Rewrite the material between the line holding "At which category" and the line holding "Read the Aggravated Battery value at 2017.", inclusive, swapping every "sum" for "total" and leaving everything else unchanged. Omit the pictures from your answer.
═════ Records shown ═════
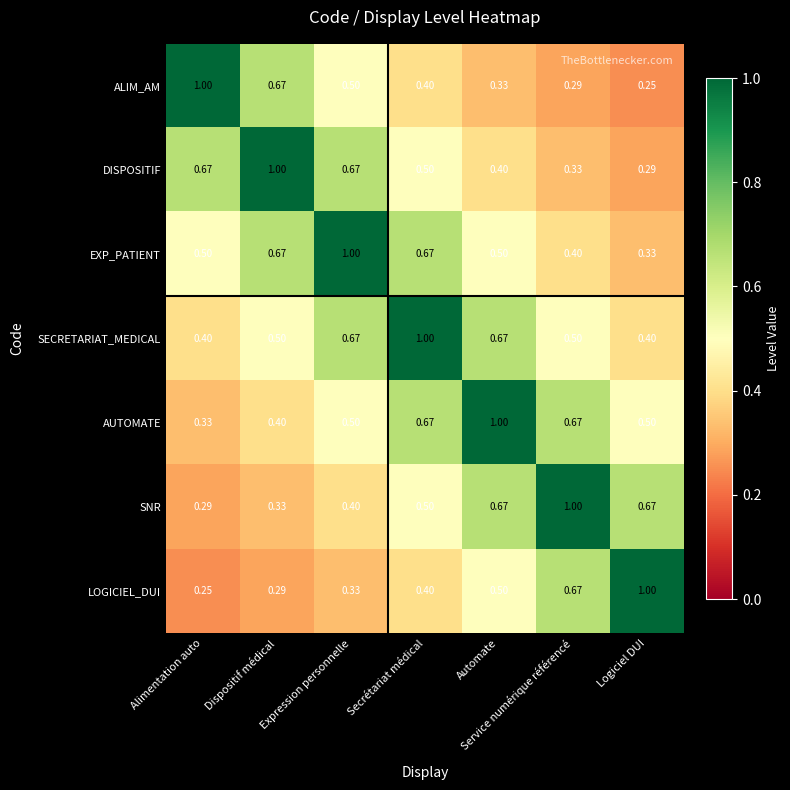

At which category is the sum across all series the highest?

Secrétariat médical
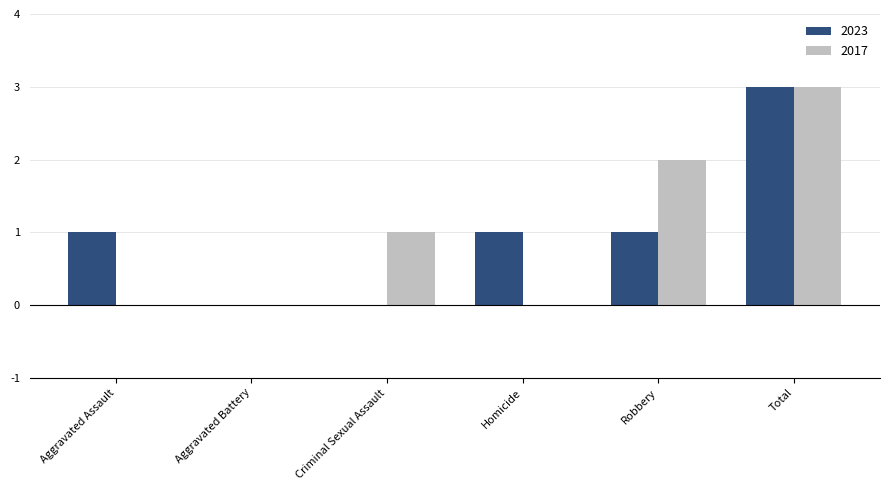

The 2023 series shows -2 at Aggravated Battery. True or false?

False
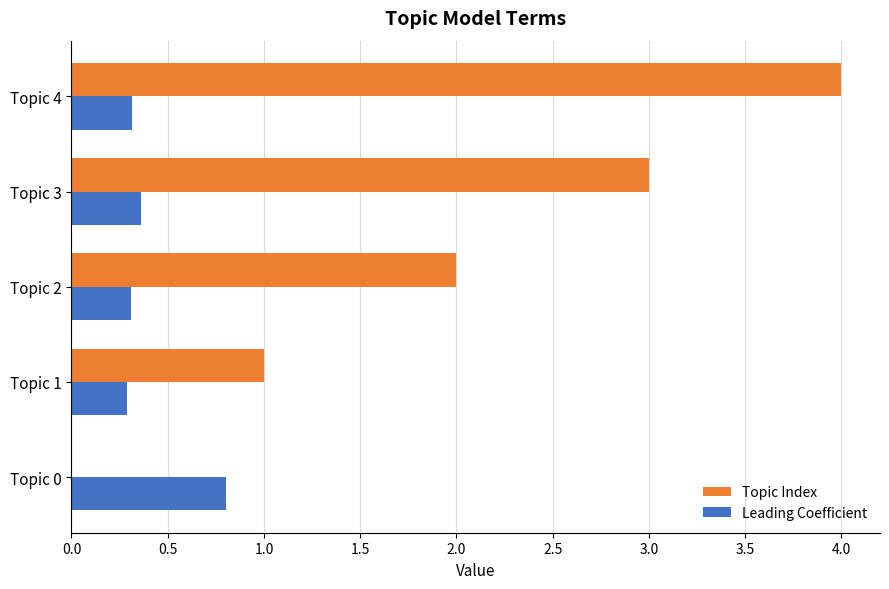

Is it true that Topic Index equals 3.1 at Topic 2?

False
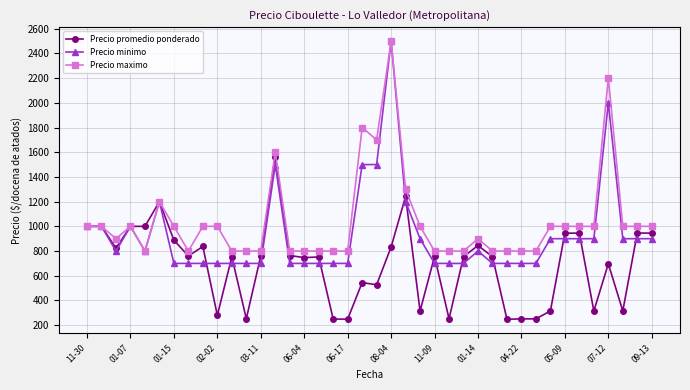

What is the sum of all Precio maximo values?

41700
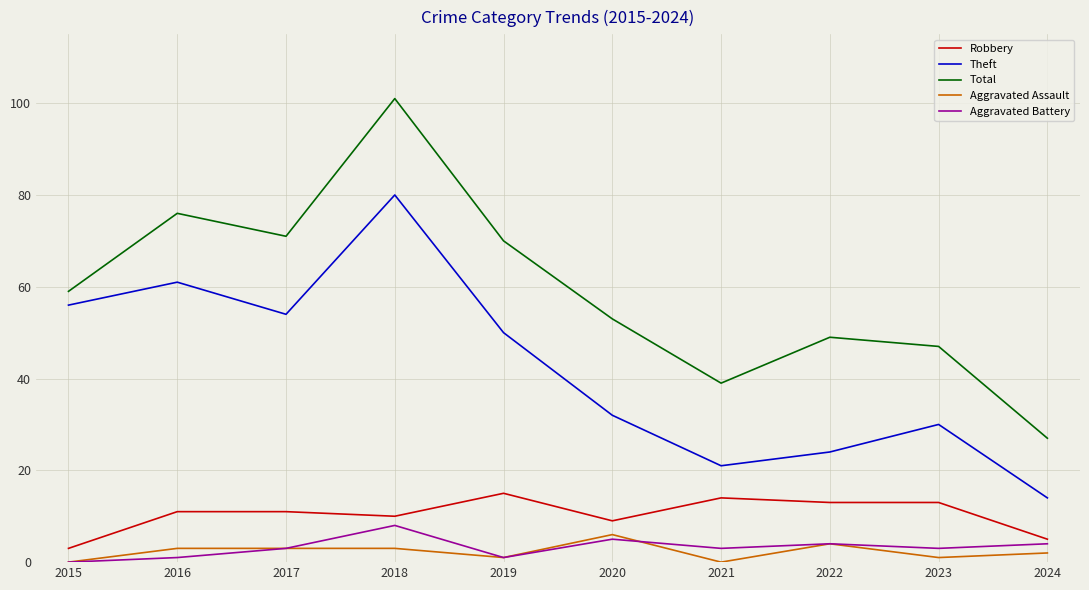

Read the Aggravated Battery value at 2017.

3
═════
═════ Records shown ═════
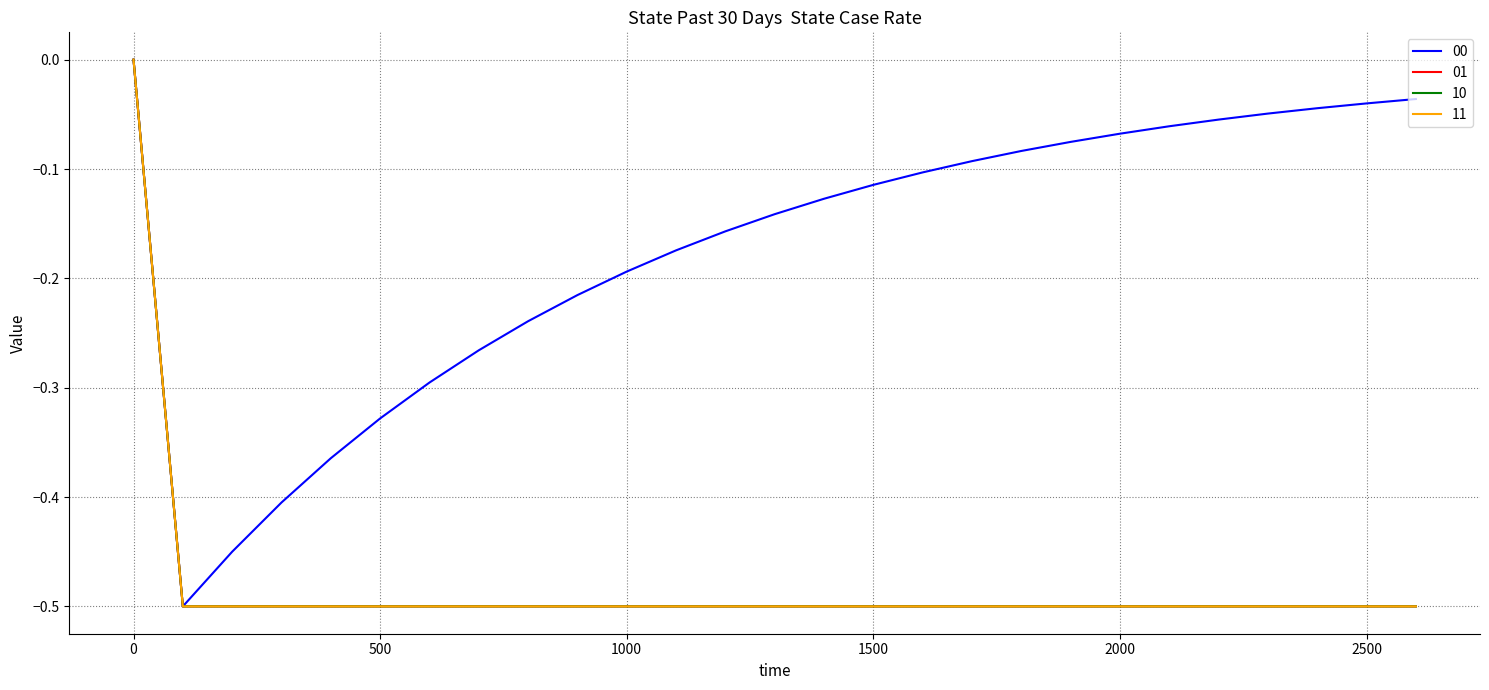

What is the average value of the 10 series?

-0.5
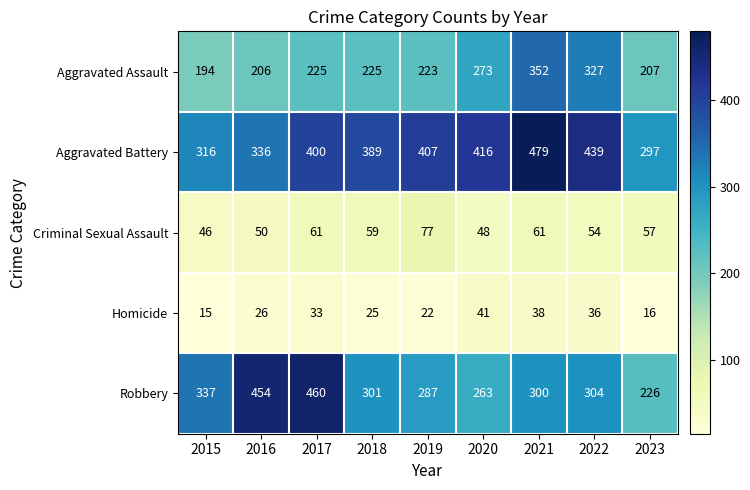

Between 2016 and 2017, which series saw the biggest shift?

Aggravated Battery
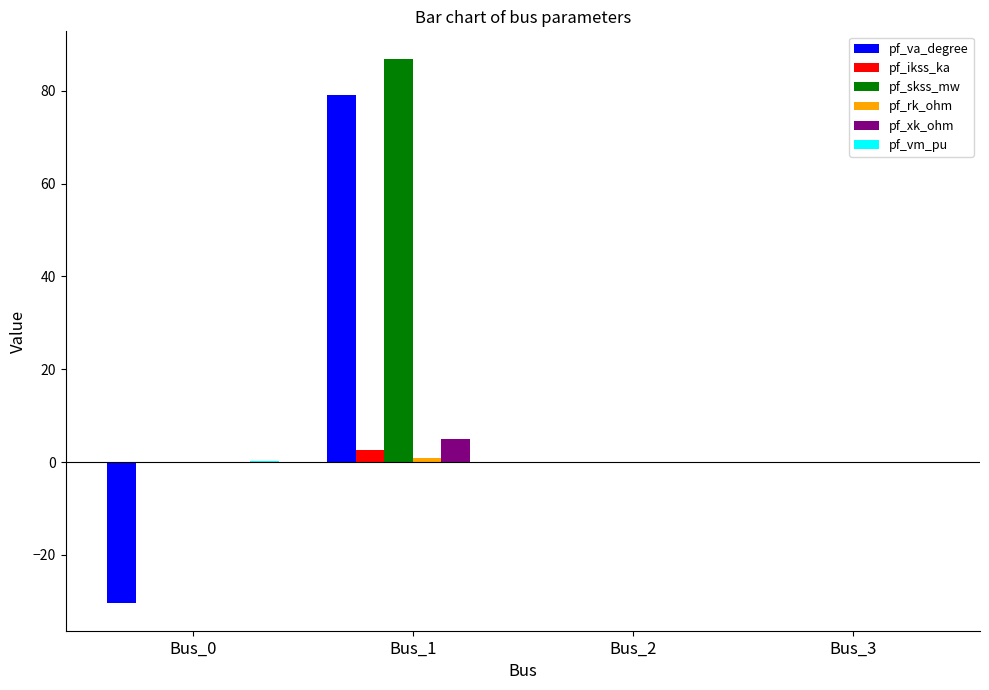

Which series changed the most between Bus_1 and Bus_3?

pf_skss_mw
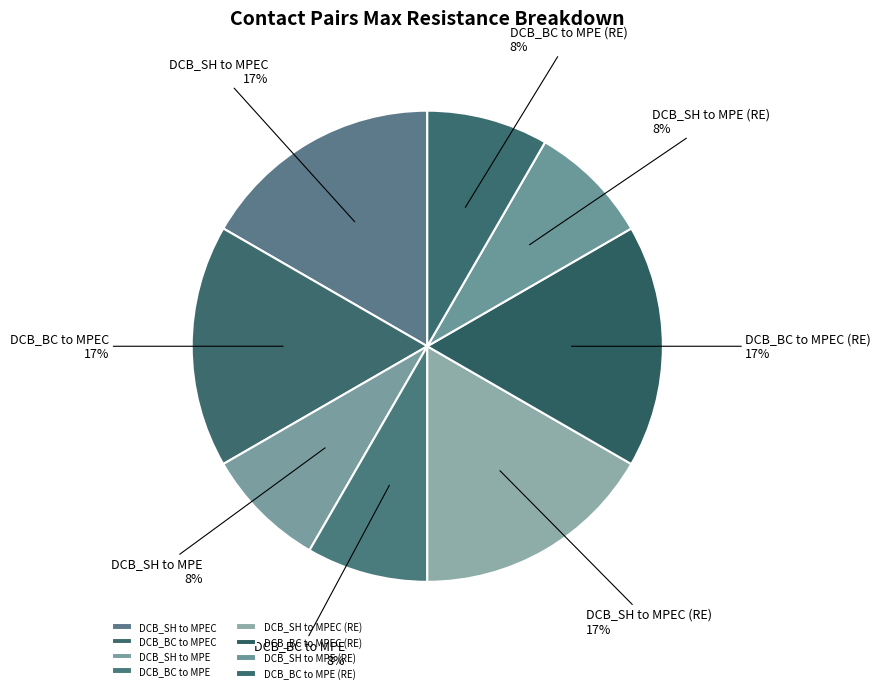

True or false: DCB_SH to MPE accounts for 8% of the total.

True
═════
═════ Records shown ═════
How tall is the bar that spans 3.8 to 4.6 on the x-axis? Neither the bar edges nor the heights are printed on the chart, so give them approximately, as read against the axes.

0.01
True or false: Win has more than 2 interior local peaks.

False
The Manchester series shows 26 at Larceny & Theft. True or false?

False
═════
Task result:
At which category is the total across all series the highest?

Secrétariat médical

The 2023 series shows -2 at Aggravated Battery. True or false?

False

Is it true that Topic Index equals 3.1 at Topic 2?

False

What is the total of all Precio maximo values?

41700

Read the Aggravated Battery value at 2017.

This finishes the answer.